WHAT YOU HAVE TO DO
Scan the records for the word "снігу". Copy each line that includes it.

*** Opening of THE DATA ***

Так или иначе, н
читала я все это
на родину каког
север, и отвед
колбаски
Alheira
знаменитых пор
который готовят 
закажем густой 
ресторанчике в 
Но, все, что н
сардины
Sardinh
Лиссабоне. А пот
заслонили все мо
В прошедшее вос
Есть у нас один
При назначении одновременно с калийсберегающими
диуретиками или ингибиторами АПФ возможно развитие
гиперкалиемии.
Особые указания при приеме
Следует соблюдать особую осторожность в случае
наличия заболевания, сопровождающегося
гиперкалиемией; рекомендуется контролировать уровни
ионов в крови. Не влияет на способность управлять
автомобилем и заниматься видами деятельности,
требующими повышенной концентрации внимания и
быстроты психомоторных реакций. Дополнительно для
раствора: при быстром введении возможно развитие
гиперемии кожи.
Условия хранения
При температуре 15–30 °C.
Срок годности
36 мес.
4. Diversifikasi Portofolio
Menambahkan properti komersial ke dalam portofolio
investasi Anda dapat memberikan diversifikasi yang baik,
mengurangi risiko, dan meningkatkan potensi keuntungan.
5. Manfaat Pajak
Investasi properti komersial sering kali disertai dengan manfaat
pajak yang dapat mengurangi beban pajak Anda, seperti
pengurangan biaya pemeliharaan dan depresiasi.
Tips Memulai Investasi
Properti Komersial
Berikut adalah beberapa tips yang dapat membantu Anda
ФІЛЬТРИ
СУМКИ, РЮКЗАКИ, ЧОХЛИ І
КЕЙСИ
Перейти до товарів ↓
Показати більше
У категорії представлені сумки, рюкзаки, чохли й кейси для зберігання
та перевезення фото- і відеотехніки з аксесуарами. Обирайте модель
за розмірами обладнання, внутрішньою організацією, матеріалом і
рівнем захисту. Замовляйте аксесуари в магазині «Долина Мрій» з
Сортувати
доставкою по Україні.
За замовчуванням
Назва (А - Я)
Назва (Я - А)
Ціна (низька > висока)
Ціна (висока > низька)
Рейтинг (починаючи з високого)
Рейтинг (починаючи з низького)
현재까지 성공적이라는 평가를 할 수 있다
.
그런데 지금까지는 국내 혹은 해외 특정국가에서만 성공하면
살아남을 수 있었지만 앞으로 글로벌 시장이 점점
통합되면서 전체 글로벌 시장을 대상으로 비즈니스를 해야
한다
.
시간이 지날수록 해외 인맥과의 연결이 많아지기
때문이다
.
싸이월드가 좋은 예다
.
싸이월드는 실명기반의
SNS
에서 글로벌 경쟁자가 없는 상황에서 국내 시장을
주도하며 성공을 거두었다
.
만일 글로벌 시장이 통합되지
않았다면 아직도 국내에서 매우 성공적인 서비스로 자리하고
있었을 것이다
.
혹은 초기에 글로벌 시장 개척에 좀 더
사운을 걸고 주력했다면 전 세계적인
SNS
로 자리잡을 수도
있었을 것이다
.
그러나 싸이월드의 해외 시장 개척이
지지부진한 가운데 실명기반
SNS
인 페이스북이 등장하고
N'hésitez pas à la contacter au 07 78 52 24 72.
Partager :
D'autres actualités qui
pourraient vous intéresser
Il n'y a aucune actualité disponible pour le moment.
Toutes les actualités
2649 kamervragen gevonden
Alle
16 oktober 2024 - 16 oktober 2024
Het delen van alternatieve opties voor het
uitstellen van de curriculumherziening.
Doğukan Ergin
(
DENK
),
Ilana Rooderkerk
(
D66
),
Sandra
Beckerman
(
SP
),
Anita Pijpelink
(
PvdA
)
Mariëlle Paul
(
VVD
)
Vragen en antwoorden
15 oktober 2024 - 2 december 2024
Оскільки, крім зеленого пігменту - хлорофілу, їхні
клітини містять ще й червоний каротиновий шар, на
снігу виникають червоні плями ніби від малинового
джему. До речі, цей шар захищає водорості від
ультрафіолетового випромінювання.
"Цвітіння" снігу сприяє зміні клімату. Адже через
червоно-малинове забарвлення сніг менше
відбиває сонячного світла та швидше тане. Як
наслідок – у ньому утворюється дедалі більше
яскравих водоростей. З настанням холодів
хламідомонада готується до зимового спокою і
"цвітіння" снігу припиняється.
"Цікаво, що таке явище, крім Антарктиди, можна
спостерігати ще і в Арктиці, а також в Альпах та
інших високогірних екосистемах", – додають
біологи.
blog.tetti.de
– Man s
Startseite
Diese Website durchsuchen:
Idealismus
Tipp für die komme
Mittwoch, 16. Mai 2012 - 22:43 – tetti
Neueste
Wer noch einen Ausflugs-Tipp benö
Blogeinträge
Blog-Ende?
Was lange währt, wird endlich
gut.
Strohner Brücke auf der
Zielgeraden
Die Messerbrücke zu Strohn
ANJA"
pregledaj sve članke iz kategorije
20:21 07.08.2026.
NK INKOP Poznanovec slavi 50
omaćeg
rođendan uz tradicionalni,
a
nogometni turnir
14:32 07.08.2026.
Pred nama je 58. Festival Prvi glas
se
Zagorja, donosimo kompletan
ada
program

*** Close of THE DATA ***

EXERCISE SOLUTION
снігу виникають червоні плями ніби від малинового
"Цвітіння" снігу сприяє зміні клімату. Адже через
"цвітіння" снігу припиняється.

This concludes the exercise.